╭─ DATA BELOW

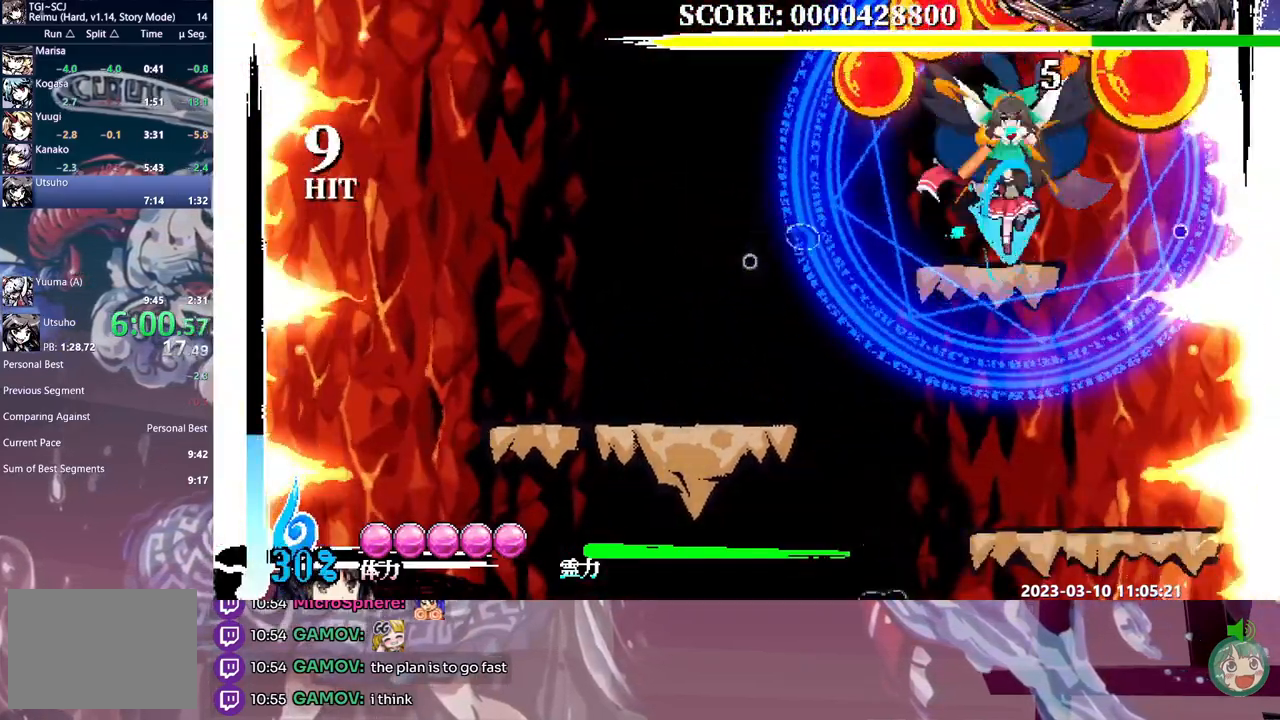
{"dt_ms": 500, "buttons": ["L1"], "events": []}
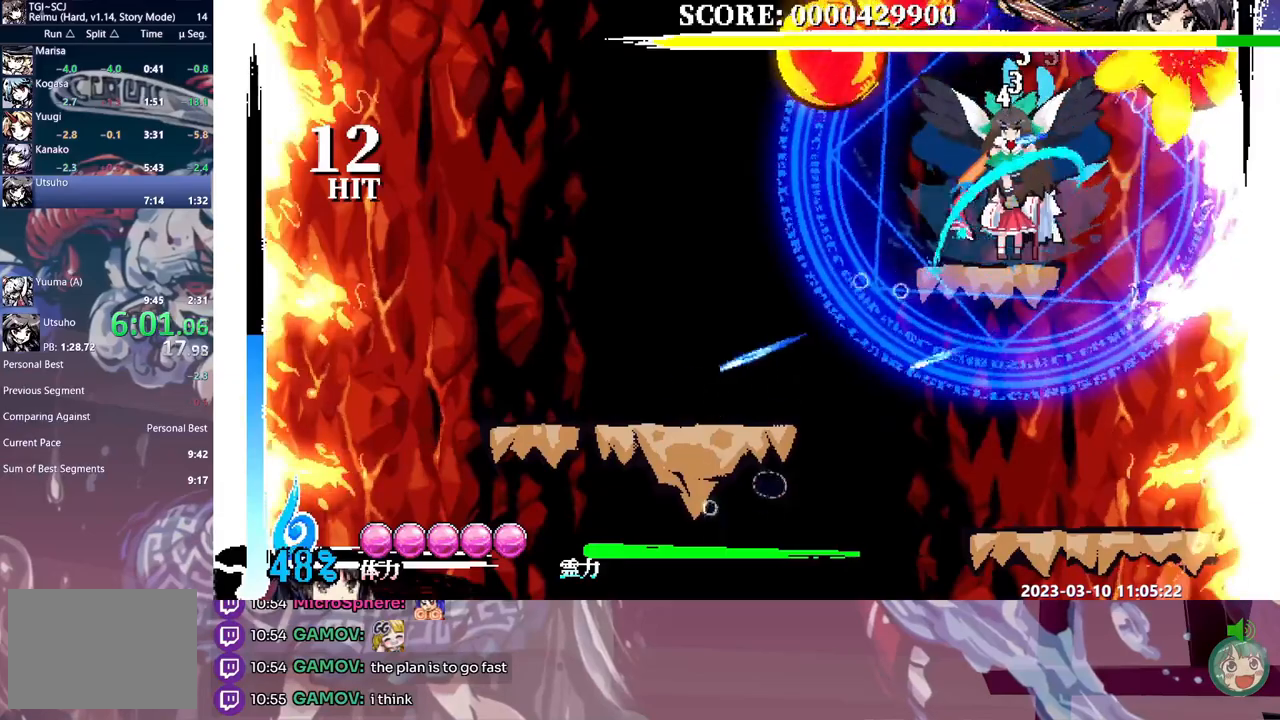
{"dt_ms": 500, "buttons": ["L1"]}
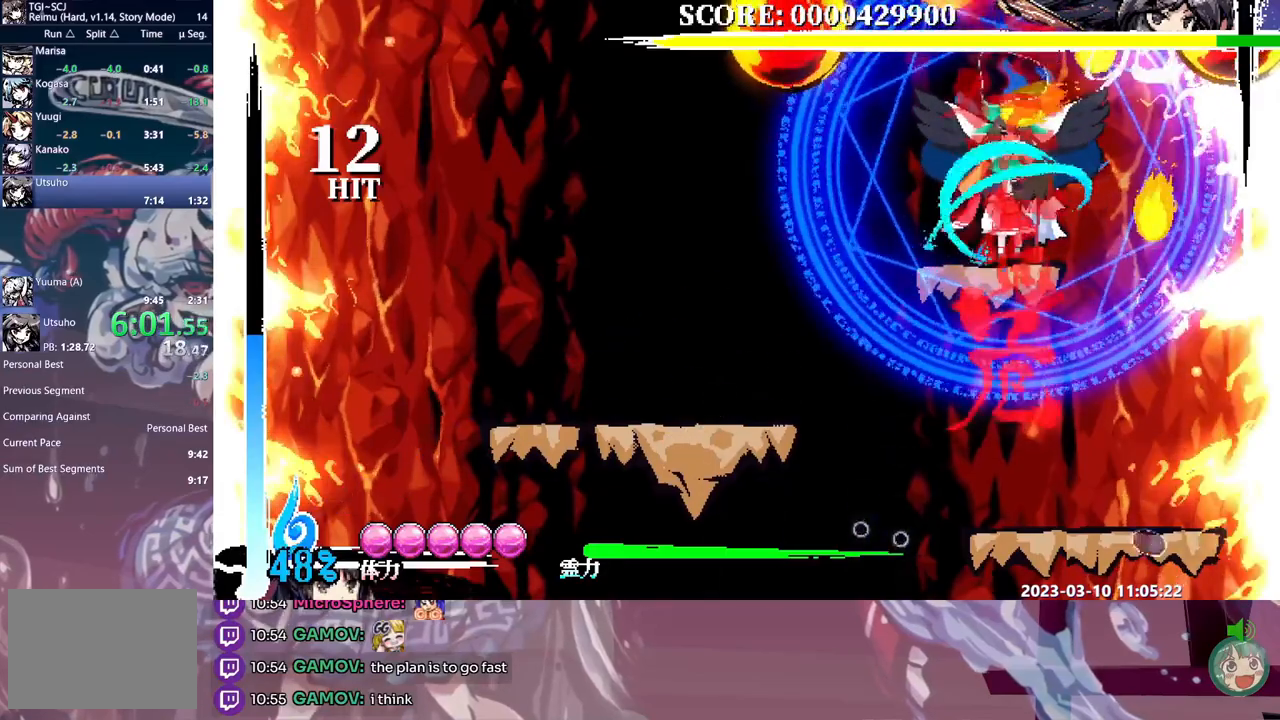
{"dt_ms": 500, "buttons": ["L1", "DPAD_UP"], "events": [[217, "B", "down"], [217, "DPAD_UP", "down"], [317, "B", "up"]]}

╰─

AIM OF THE TASK. Copy the whole of the material above exactly, but not its images.

EXERCISE RESULT.
{"dt_ms": 500, "buttons": ["L1"], "events": []}
{"dt_ms": 500, "buttons": ["L1"]}
{"dt_ms": 500, "buttons": ["L1", "DPAD_UP"], "events": [[217, "B", "down"], [217, "DPAD_UP", "down"], [317, "B", "up"]]}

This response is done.